The Tehran atrocity shows again that what we are witnessing is a civil war within Islam. To the Sunni militant, the enemy could be a girl at a music concert or a worshipper at a Shia mosque. Iran has been more involved than anyone in the Syrian civil war, sending its proxy armies to defend their country’s Shia ally in Damascus. The Isis-Iran conflict, the Saudi-Iran dispute and the emerging dispute between Qatar and everybody else goes back to the Shia-Sunni split at the beginning of Islam. As Tom Holland argues in our cover story, the jihadis are motivated by religion — and their war needs to be understood in those terms.

There was a time recently when people hoped that the Middle East would start to look more like Europe: that Turkey was turning European and that history was moving in our direction. It can seem comforting to refer to the Islamic State attackers as ‘medieval’, as if they are a historical anomaly that cannot survive in the 21st century. But this threat is also very modern.


The fact that this evil should have manifested itself twice in a British election campaign has raised uncomfortable questions for Theresa May. We are told that she was ‘shocked’ at the failings of MI5, but as Home Secretary for six years she was responsible for the agency, its resourcing and its culture. One of the London Bridge attackers is an Italian national who was on a terror watch-list when he arrived: if British policy allows such people to work here, then Mrs May will have been the one setting this policy.

If there are 20,000 people of interest and MI5 has the resources to keep tabs on 3,000 of them, then it is inevitable people will slip under the radar. The bigger question is whether people who declared their terrorist intent on a Channel 4 documentary ought to have been kept under closer supervision — and, if so, what kind of resources that would require. Another question is how many foreign nationals on terror watch-lists are living here — and ought more to be done to keep an eye on them? This is not about passing new laws, but making better use of old ones.

This was a needless election, intended to be a coronation for the Prime Minister. It turned into a white–knuckle ride at times. Mrs May’s weaknesses have been highlighted rather than her strengths, which is unfortunate. It was extraordinary to see her at one point forced on the defensive on security by Jeremy Corbyn. The reason she was able to cut police numbers is that she was so successful in cutting crime; and the police response on London Bridge was rapid and effective. Yet she struggled to make this point.

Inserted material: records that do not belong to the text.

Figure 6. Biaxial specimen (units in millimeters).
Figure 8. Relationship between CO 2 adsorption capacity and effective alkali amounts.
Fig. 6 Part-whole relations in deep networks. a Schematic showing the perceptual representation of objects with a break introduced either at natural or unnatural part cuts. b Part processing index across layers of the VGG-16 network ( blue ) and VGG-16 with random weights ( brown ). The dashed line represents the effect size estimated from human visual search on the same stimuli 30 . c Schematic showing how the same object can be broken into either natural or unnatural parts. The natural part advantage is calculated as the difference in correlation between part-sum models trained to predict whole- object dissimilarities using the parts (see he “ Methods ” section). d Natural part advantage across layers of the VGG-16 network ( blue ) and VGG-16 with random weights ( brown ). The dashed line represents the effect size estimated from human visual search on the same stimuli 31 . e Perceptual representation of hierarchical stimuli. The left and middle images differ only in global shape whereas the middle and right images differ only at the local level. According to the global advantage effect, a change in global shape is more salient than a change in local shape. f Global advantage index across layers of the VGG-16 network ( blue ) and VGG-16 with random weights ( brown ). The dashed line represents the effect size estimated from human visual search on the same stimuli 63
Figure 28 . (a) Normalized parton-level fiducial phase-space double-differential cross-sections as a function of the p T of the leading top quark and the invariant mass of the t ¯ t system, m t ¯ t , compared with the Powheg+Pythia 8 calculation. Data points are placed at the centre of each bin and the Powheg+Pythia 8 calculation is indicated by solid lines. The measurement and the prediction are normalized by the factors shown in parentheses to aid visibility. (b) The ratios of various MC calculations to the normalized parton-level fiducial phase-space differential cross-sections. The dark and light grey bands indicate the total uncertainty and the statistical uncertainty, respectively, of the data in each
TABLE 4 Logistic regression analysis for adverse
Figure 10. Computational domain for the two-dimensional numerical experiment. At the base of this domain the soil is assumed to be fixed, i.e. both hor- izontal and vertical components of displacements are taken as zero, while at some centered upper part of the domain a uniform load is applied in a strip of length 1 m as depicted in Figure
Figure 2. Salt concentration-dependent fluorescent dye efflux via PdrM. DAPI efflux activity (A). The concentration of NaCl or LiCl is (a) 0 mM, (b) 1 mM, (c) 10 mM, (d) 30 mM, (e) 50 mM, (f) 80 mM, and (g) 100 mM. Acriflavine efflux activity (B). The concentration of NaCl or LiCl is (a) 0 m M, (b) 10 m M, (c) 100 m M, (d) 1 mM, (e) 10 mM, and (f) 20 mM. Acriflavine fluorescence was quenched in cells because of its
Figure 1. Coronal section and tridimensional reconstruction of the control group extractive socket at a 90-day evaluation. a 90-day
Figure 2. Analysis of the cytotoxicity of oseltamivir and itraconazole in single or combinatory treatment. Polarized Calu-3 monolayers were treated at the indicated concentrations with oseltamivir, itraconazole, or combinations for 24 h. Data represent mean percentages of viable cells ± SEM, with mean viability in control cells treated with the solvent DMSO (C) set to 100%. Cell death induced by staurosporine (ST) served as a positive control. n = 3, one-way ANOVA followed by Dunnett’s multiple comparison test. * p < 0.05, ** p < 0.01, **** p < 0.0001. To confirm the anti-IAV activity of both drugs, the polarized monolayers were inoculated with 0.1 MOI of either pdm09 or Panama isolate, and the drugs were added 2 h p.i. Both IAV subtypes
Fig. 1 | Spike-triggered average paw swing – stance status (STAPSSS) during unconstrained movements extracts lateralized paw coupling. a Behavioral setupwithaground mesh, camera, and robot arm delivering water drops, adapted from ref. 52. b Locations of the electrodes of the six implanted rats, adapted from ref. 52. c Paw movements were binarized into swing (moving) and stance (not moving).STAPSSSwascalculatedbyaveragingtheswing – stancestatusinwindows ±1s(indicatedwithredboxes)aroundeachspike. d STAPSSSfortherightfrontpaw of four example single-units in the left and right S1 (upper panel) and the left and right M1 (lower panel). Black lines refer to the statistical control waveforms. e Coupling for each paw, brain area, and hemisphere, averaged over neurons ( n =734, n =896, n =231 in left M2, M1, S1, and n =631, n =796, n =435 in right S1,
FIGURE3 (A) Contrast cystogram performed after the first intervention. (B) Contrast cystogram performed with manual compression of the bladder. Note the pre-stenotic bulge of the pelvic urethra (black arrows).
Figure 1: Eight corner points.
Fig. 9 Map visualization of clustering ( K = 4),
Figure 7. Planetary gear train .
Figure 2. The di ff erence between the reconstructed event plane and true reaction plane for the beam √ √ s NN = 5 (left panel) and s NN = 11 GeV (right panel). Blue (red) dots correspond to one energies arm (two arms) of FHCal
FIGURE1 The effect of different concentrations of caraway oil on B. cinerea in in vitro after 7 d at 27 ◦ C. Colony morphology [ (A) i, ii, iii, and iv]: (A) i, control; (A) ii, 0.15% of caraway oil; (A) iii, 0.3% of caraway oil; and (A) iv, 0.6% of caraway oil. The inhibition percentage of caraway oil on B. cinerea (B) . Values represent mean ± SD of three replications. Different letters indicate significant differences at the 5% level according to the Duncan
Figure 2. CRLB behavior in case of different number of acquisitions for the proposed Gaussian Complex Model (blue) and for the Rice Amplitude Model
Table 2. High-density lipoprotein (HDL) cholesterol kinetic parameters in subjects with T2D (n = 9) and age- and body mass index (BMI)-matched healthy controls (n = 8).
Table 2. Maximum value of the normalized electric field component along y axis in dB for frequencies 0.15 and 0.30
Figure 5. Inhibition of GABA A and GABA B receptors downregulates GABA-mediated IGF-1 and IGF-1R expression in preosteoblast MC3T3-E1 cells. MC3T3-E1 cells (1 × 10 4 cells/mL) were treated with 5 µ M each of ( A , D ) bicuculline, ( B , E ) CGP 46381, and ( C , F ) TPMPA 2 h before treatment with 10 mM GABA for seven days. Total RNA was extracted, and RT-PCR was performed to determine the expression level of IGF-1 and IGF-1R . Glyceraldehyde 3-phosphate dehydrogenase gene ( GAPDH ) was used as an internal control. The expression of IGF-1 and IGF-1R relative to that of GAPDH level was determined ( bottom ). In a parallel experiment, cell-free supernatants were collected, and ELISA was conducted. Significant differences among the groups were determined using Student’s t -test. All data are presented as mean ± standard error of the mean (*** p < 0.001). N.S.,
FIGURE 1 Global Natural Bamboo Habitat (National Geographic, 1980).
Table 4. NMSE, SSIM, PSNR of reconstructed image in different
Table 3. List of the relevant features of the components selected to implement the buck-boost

We have also seen that she struggles to work with her cabinet, keeping them in the dark and instead preferring to rely on the advice of the aides who were with her at the Home Office. The difficulty she has running a larger team has been exposed as her single greatest weakness. It is not like an England cricket captain having a ragbag of players imposed on him by an aloof selectors’ committee — a Prime Minister has the sole right to decide whom to appoint to the cabinet, and to which jobs within the cabinet.

The Prime Minister’s successes lie in areas that we do not hear much about, one of them being Brexit. On the withdrawal negotiations, at least, she has set out clear para-meters. She has made it clear that Britain will withdraw from the single market and the customs union and instead seek a free trade agreement with the EU, as well as opting into pan-European forms of co-operation on issues such as security. To Jeremy Corbyn’s credit, he too resisted the calls from Blair and Mandelson to maintain opposition to Brexit. He could see that the public has largely accepted Brexit.

During the past few weeks, Theresa May tried to campaign without her colleagues — and found herself wanting. She needs them more than she imagined she did. Just as Britain has to rebuild its relationship with the rest of the EU, she will have to rebuild hers with the Conservative party.